Fizeau's Speed of Light

Thread Starter

electo101

Joined Nov 15, 2007
12
This is more of a physics question than electronics, but I figured I'd post to see if anyone knew anyway. The question concerns Fizeau's method of the speed of light using a wheel with various teeth. The formula is c = 2d/t where t = delta theta/ w; where c is the speed of light, d is the distance between the wheel and light source and t is time measured using the number of teeth and angular speed (w).

The question I am trying to solve uses 720 teeth and asks for the minimal angular speed to correctly determine the speed of light to be 3 x10e8 at a distance of 11.45 km.

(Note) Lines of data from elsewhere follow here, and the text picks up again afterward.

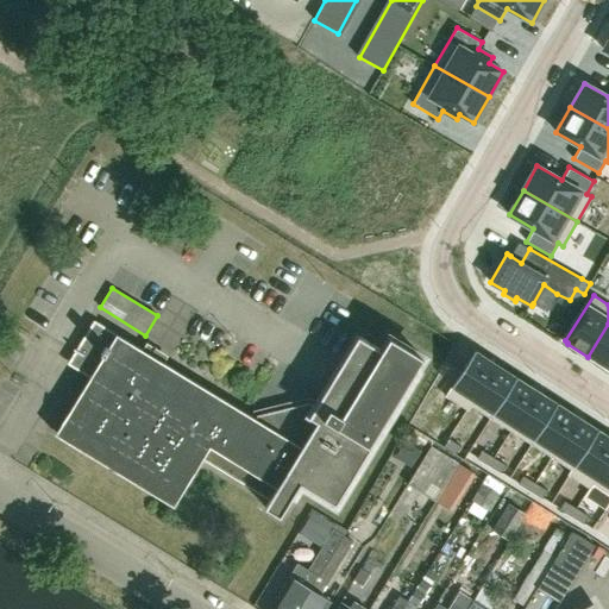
[(80,352),(76,350),(74,349),(74,350),(79,353),(75,356),(93,376),(57,434),(60,435),(61,434),(173,502),(171,503),(173,504),(201,458),(270,500),(265,508),(281,518),(301,484),(333,503),(415,370),(415,371),(424,358),(390,338),(382,350),(360,337),(320,403),(319,402),(315,407),(309,402),(280,409),(269,427),(95,321),(82,343),(86,345),(80,352)]
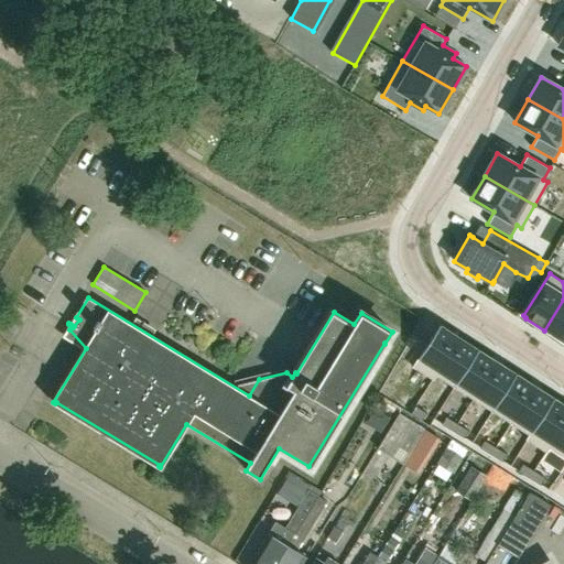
[(563,300),(544,331),(563,343),(563,300)]
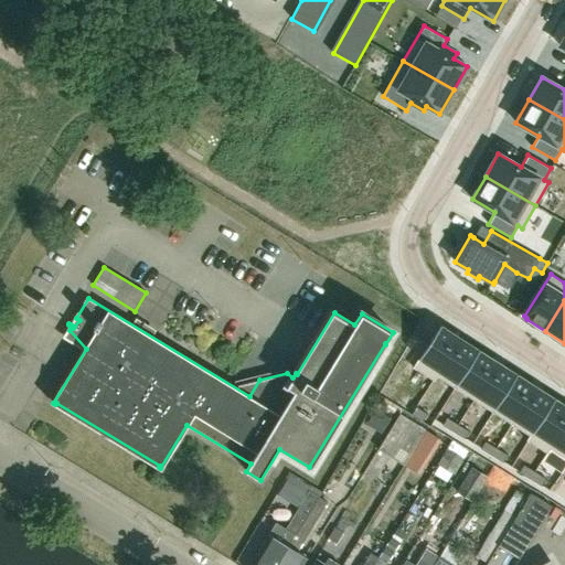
[(433,380),(460,338),(441,326),(440,324),(413,368),(433,380)]
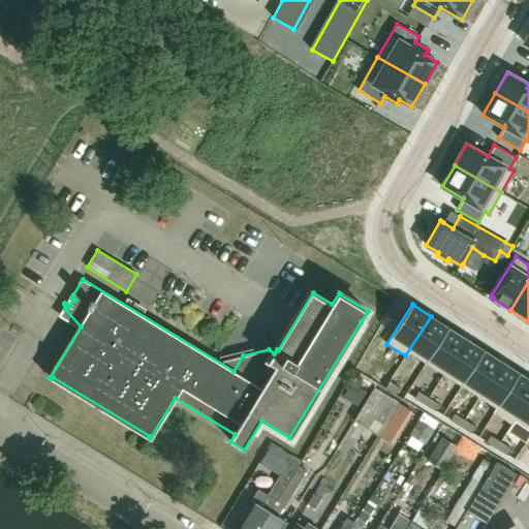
[(409,352),(426,363),(448,328),(448,327),(447,328),(431,316),(405,355),(406,356),(409,352)]
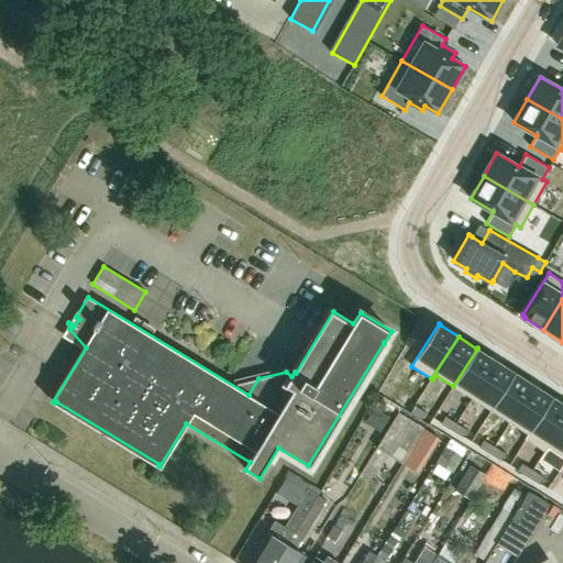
[(478,349),(477,349),(453,386),(472,398),(496,361),(478,349)]
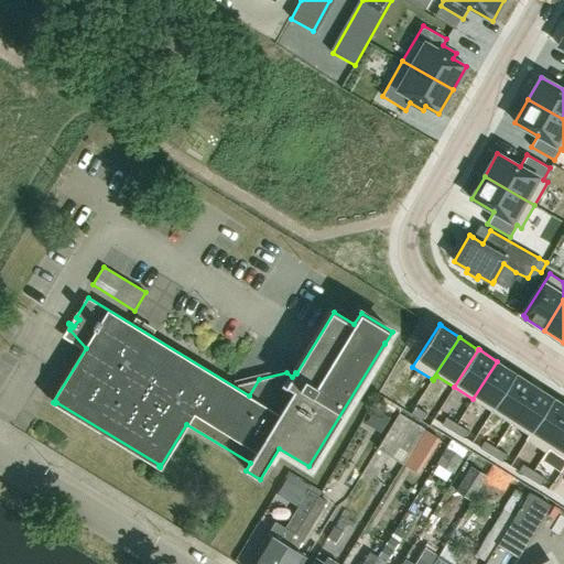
[(491,412),(517,373),(516,372),(516,373),(497,361),(473,399),(491,412)]
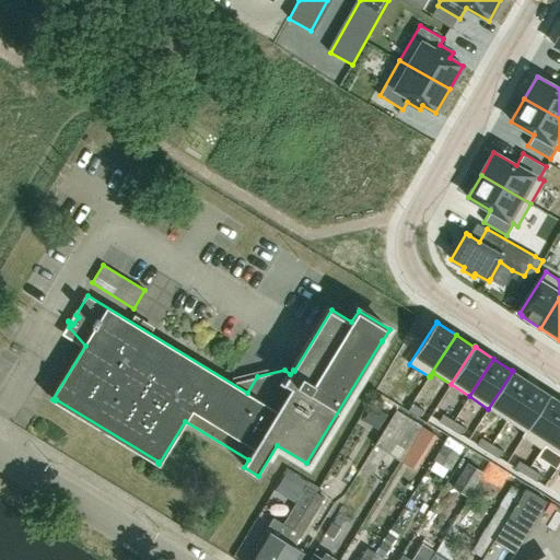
[(488,409),(506,421),(531,383),(513,371),(488,409)]
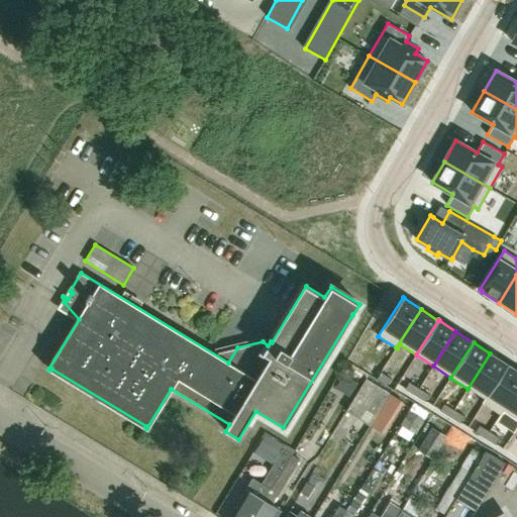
[(482,403),(483,404),(508,365),(507,364),(507,365),(490,353),(468,389),(485,399),(482,403)]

I was wondering if the delta theta is 1/(2 * # of teeth) or it is always 1/720, cause my textbook seems to contradict itself in that sense and it is confusing me, also the internet has not been much help in the issue.

Thanks
 

beenthere

Joined Apr 20, 2004
15,819
Possibly the source of confusion comes from the two definitions for t, or at least your explanations of t seem to be a bit different.
 

Thread Starter

electo101

Joined Nov 15, 2007
12
yes, a distance mirror. The thing is, a problem in my textbook (I will type it out now) uses 1/720 in the solution manual for 720 teeth.

Here it is. (I get an answer which is one half the correct answer. The right answer is around 112 radian/sec I think)

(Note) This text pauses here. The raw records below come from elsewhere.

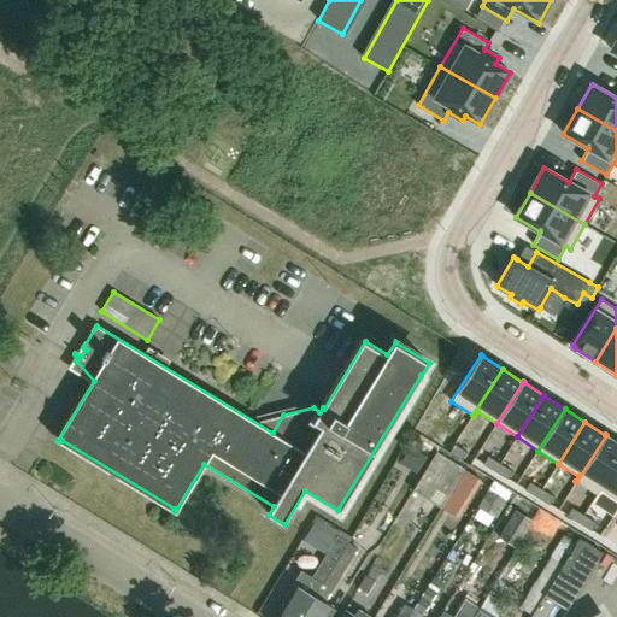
[(606,435),(576,482),(597,495),(616,463),(616,442),(606,436),(606,435)]
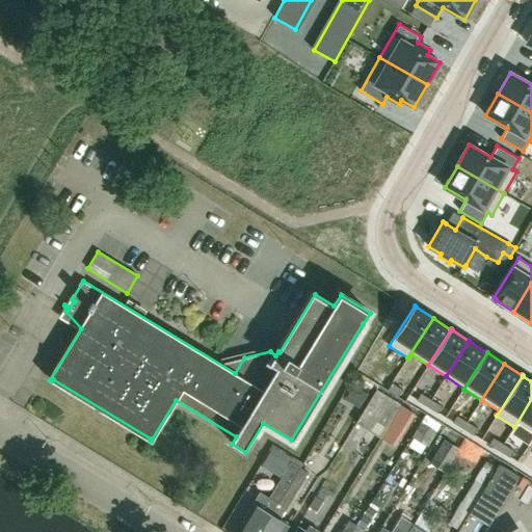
[(392,382),(388,390),(398,397),(402,390),(392,382)]
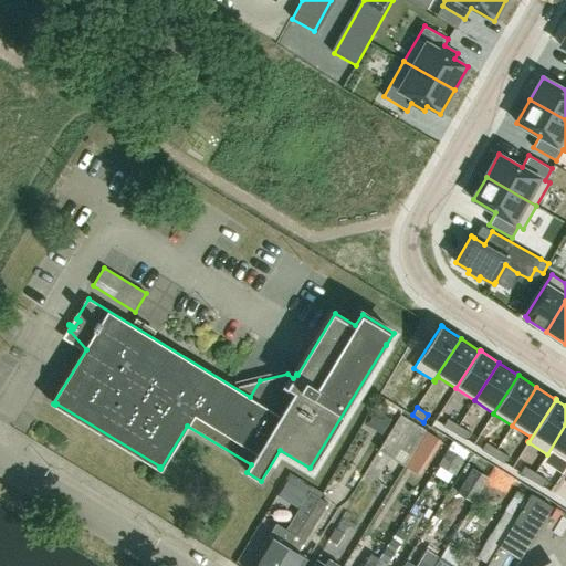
[(376,410),(370,421),(385,430),(391,419),(376,410)]
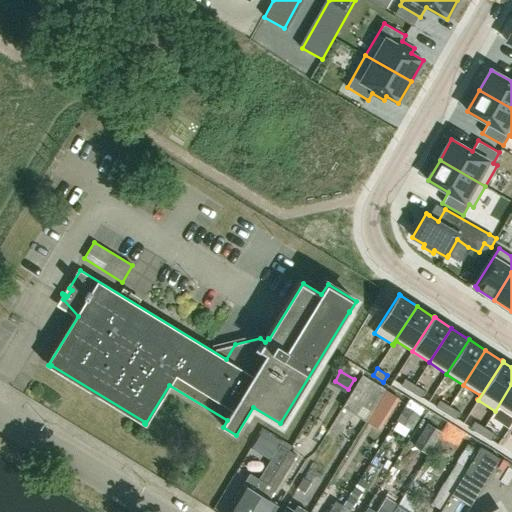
[(343,407),(366,421),(385,390),(362,376),(343,407)]
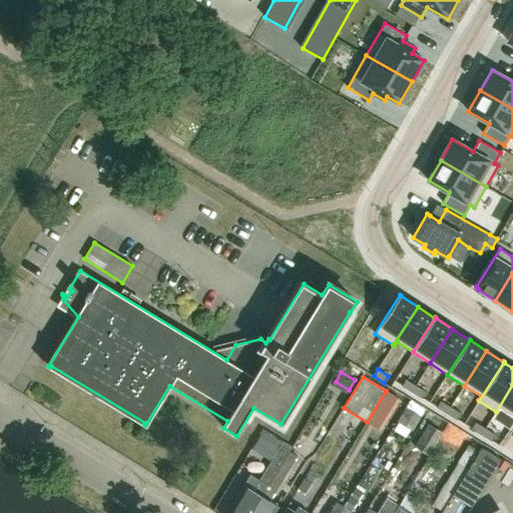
[(406,379),(402,386),(412,392),(416,385),(406,379)]
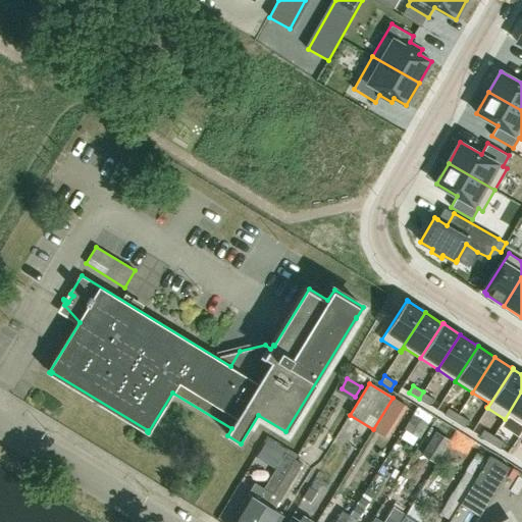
[(423,392),(419,399),(429,406),(433,399),(423,392)]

In an experiment to measure the speed of light using the apparatus of Fizeau, the distance between light source and mirror was 11.45km and the wheel had 720 notches. The experimentally determined value of c was 2.998e8 m/s. Find the minimum angular speed of the wheel for this experiment.

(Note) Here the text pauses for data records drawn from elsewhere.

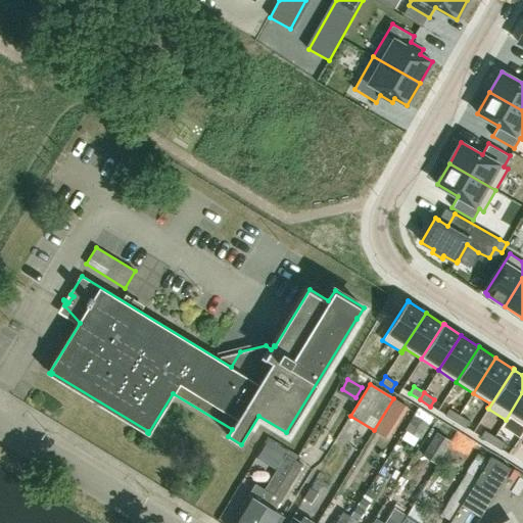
[(522,392),(506,420),(507,420),(510,416),(522,424),(522,392)]
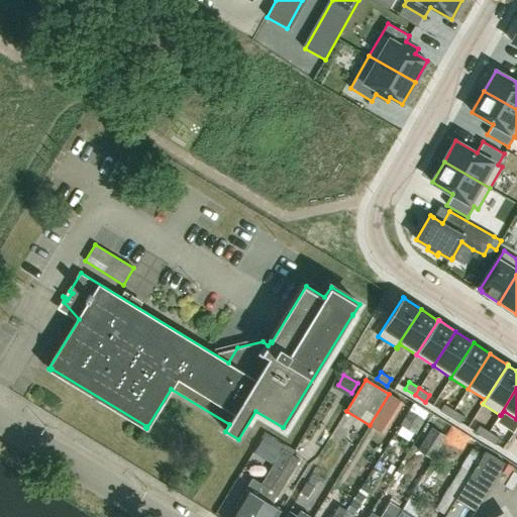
[(450,417),(454,410),(444,403),(439,410),(450,417)]
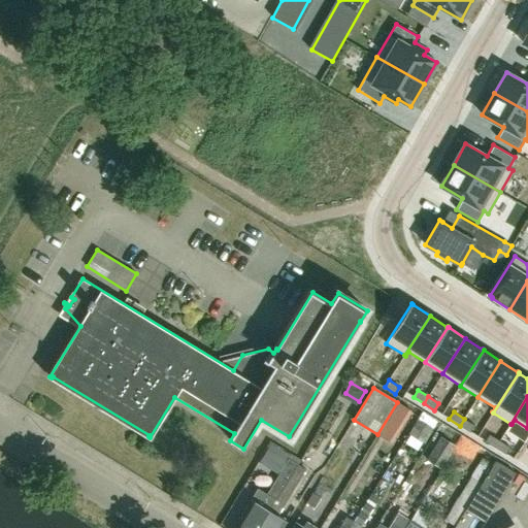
[(423,414),(408,435),(424,443),(437,423),(423,414)]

What I did was; c = (2d)/t t=Theta/w t =[ (2*pi radians/2*720 (the 720 being the amount of notches) ] / w

w = (2.998e8)(2*pi/1440)
2(11.45e3)
 

thingmaker3

Joined May 16, 2005
5,083
Light travels 11.45km to the mirror and another 11.45km back from the mirror. I could be wrong, but I always thought this is why "2" was in the divisor. I see you have it as "2(d)" as well as in the divisor.